Danke für Deine Auskunft. Ich habe allerdings kein Interesse dort zu fischen, mir ist nur wieder das Buch untergekommen und da ich nie was von Fängen im Wörthersee gehört oder gelesen habe wurde ich neugierig.

Petri Heil

Lajos


----------



## Ruti Island (8. Mai 2015)

http://mobile.austria.info/at/oesterreich-aktiv/tauchen-in-kaernten-945082.html


----------



## Andal (8. Mai 2015)

*AW: Forellenbarsche im Wörthersee in Kärnten?*

Es hat tatsächlich Anno haumichblau mal in einigen kärtner Seen solche eher uninspirierten Besatzversuche gegeben und die geistern immer noch in einigen Druckerzeugnissen herum. Das hält sich harnäckiger, als der Hausschwamm.

Ich hab selber so einen alten Schinken, in dem auf einen angeblichen Schwarzbarschbestand im Hartsee bei Rosenheim verwiesen wird.
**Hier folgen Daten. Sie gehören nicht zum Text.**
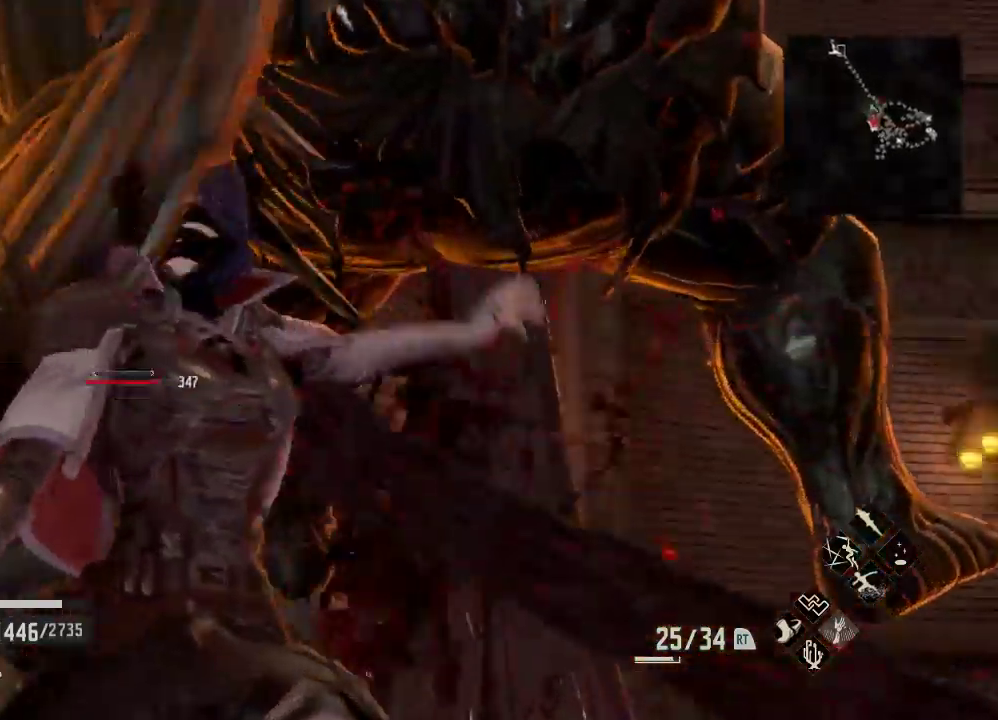
{"buttons": [], "left_stick": "center", "right_stick": "center", "events": [[200, "left_stick", "up"], [267, "left_stick", "left"], [367, "right_stick", "down"], [433, "left_stick", "center"], [433, "right_stick", "center"]]}
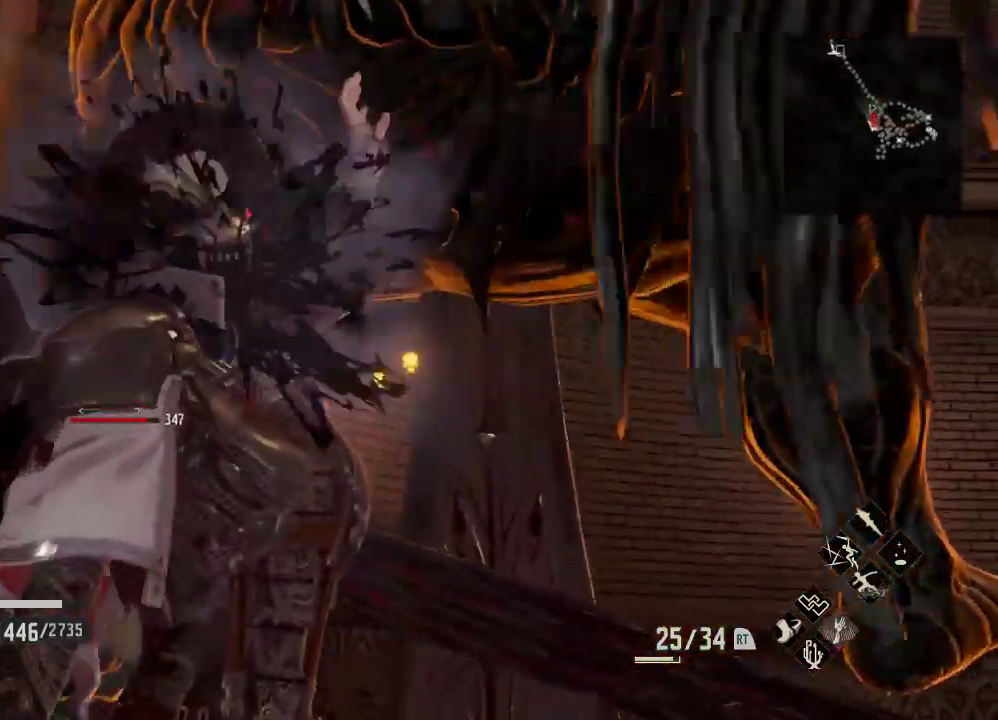
{"buttons": [], "left_stick": "center", "right_stick": "center", "events": []}
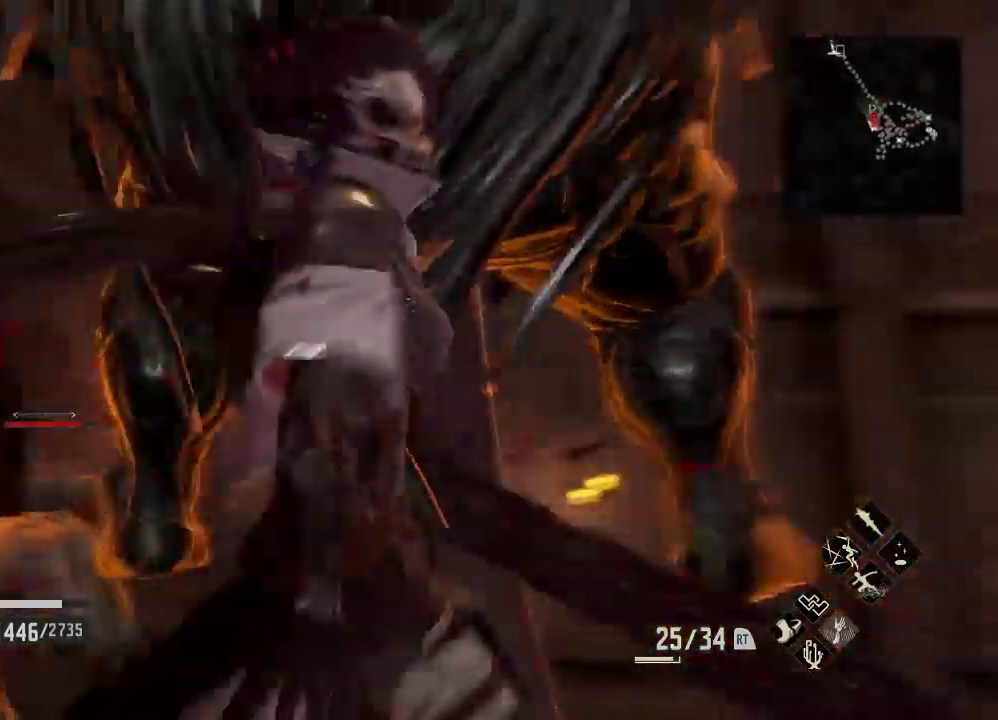
{"buttons": [], "left_stick": "left", "right_stick": "center", "events": [[500, "left_stick", "left"]]}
Aber da kannst du auf Barsch fischen, bis du selber schwarz wirst, einen Bass hat da noch nie einer gefangen, obwohl es angeblich immer noch welche probieren.


----------



## pateifel83 (21. Mai 2015)

*AW: Forellenbarsche im Wörthersee in Kärnten?*

hi,
ich komme aus kärnten-klagenfurt paar min vom Wörthersee weg.
Es gibt schon Forellenbarsche im See aber keinen großen Bestand. ich denke der gesetzte Bestand haltet sich gerade so.
Deswegen ist er auch ganzjährig geschont.
Es gibt bei uns in kärnten ein paar sehen wo es forellenbarsche gibt.
lg


----------